Dalam buku ini ada penjelasan pada  3 cabang ke Humanisme, mengapa cita-cita modern kita dibangun di atas mitos, dan mengapa manusia akhirnya kehilangan nilai kita sebagai individu yang unik.Â
Ini bisa datang dengan 3 kemungkinan perkembangan / skenario : (i) manusia menjadi usang ketika komputer menjadi lebih cerdas, (ii) manusia menjadi semakin bergantung pada teknologi untuk membuat keputusan kita, sampai suatu hari mereka mengenal kita lebih baik daripada  tahu diri kita sendiri, dan ( iii) sekelompok kecil elit, manusia super yang di-upgrade muncul untuk mendominasi manusia lain menggunakan teknologi dan algoritma komputer.
Ini adalah buku yang komprehensif dan membangkitkan semangat, diisi dengan penelitian, contoh, teori dan hipotesis.

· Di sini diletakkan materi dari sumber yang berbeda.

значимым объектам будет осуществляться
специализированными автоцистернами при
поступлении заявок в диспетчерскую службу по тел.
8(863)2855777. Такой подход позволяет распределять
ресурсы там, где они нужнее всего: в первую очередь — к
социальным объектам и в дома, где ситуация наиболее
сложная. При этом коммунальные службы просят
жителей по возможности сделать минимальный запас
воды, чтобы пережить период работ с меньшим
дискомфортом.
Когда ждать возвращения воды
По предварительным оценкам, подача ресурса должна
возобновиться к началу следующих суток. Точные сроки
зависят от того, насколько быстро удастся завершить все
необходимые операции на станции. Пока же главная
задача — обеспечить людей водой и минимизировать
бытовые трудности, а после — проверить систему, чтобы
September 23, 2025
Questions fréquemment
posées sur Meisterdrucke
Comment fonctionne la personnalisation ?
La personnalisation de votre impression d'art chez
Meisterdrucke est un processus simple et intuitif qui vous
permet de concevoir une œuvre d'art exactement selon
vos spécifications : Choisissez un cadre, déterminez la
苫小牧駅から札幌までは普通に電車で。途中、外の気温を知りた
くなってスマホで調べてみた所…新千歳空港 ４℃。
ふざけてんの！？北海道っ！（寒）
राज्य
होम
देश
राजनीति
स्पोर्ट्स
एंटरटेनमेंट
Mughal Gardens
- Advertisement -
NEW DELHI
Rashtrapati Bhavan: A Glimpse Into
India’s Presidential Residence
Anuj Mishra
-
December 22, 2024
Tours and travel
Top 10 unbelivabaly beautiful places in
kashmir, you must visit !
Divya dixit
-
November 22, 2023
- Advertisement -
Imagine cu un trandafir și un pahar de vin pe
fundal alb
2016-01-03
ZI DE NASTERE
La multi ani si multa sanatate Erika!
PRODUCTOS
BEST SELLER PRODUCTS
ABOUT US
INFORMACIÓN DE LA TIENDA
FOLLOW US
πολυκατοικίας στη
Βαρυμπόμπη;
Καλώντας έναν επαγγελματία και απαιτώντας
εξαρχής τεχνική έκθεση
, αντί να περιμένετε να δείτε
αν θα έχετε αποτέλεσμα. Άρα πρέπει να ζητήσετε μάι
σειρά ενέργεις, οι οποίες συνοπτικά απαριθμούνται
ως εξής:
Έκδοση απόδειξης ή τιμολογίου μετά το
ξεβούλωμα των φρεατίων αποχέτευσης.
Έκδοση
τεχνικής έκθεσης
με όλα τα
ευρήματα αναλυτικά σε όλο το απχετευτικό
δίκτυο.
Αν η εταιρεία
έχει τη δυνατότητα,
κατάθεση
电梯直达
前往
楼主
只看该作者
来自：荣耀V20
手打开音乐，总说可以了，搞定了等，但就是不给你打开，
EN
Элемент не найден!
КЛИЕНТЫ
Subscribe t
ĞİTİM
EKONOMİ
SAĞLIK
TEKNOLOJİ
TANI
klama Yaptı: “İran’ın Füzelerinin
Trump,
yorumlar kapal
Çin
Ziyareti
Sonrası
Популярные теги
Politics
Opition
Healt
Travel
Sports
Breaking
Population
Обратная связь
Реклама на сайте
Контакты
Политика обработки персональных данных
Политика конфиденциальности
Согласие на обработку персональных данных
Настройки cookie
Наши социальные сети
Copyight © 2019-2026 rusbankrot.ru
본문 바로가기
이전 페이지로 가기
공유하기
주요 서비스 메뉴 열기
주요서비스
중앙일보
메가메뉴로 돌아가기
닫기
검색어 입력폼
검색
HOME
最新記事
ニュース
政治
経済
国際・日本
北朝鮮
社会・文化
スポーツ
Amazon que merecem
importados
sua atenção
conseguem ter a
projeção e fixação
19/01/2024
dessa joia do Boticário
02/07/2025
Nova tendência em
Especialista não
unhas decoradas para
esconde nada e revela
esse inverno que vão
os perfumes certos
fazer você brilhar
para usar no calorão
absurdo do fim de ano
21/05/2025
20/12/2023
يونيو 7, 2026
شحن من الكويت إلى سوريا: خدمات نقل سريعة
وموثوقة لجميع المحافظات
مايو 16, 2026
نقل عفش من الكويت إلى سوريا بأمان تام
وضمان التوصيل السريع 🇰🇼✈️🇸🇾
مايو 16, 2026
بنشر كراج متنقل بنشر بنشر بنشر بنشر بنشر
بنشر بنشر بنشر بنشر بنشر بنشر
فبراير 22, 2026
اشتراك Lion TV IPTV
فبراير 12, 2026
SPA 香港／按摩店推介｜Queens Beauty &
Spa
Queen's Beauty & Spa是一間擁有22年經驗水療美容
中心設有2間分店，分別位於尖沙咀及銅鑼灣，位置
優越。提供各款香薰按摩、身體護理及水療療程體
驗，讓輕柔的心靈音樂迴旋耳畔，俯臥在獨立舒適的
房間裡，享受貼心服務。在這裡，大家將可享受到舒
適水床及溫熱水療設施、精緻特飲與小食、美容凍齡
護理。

Sebagian besar ide Harari bukanlah ramalan, tetapi proyeksi masa depan  yang mungkin, berdasarkan pelajaran dari sejarah manusia sendiri.  Pilihan hari ini adalah apa yang akan menentukan hasil masa depan.Â
Harari meminta kami untuk merenungkan pertanyaan seperti: Apakah organisme benar-benar algoritma? Bagaimana jika harapan hidup manusia berlipat menjadi 150 tahun atau lebih? Apa yang akan terjadi jika algoritme dapat mengenal  lebih baik dari yang diketahui, atau muncul spesies unggul? Apa yang lebih berharga: kecerdasan atau kesadaran?
" Tidak ada dewa di alam semesta, tidak ada bangsa, tidak ada uang, tidak ada hak asasi manusia, tidak ada hukum, tidak ada keadilan di luar imajinasi umum manusia.